___ Available records ___

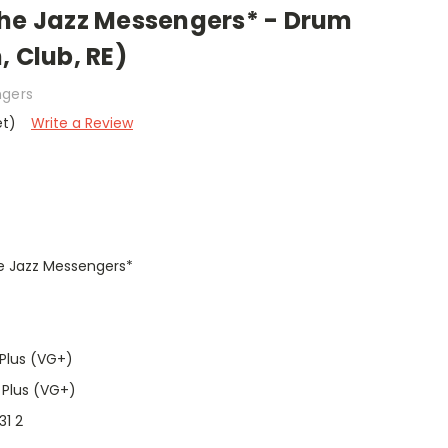
The Jazz Messengers* - Drum
, Club, RE)
ngers
et)
Write a Review
he Jazz Messengers*
Plus (VG+)
 Plus (VG+)
31 2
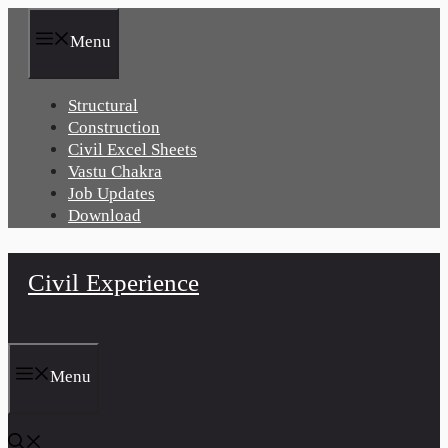
Skip
to
Menu
content
Structural
Construction
Civil Excel Sheets
Vastu Chakra
Job Updates
Download
Civil Experience
Menu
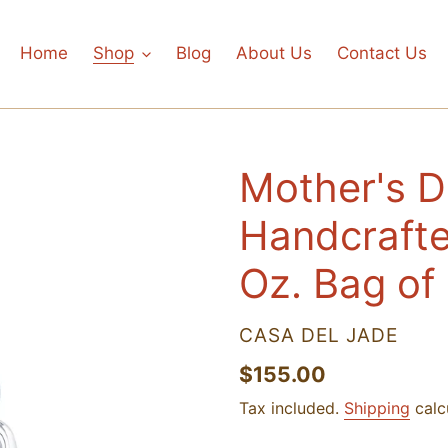
Home
Shop
Blog
About Us
Contact Us
Mother's 
Handcrafte
Oz. Bag of
VENDOR
CASA DEL JADE
Regular
$155.00
price
Tax included.
Shipping
calc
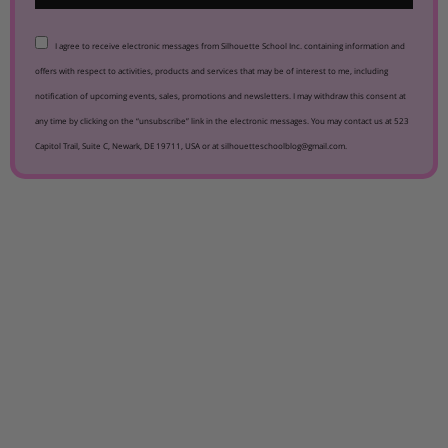
I agree to receive electronic messages from Silhouette School Inc. containing information and
offers with respect to activities, products and services that may be of interest to me, including
notification of upcoming events, sales, promotions and newsletters. I may withdraw this consent at
any time by clicking on the “unsubscribe” link in the electronic messages. You may contact us at 523
Capitol Trail, Suite C, Newark, DE 19711, USA or at silhouetteschoolblog@gmail.com.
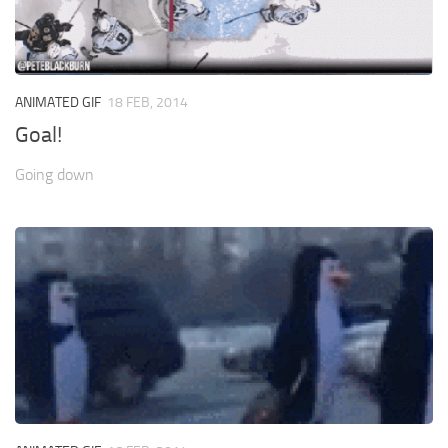
ANIMATED GIF
18 FEB, 2014
Goal!
Going down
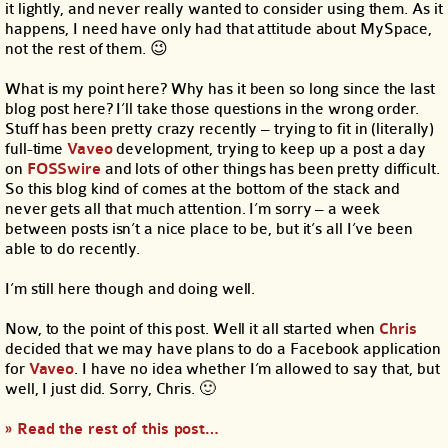
it lightly, and never really wanted to consider using them. As it
happens, I need have only had that attitude about MySpace,
not the rest of them. 😉
What is my point here? Why has it been so long since the last
blog post here? I’ll take those questions in the wrong order.
Stuff has been pretty crazy recently – trying to fit in (literally)
full-time
Vaveo
development, trying to keep up a post a day
on
FOSSwire
and lots of other things has been pretty difficult.
So this blog kind of comes at the bottom of the stack and
never gets all that much attention. I’m sorry – a week
between posts isn’t a nice place to be, but it’s all I’ve been
able to do recently.
I’m still here though and doing well.
Now, to the point of this post. Well it all started when
Chris
decided that we may have plans to do a Facebook application
for
Vaveo
. I have no idea whether I’m allowed to say that, but
well, I just did. Sorry, Chris. 🙂
» Read the rest of this post…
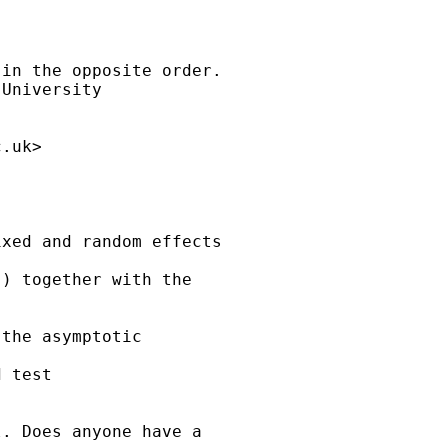
in the opposite order.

___

● Instructions to follow:
Locate each of the lines above that contains the string "Jazz", treating uppercase and lowercase as distinct, and copy those lines in full.

● Solution to the problem:
The Jazz Messengers* - Drum
he Jazz Messengers*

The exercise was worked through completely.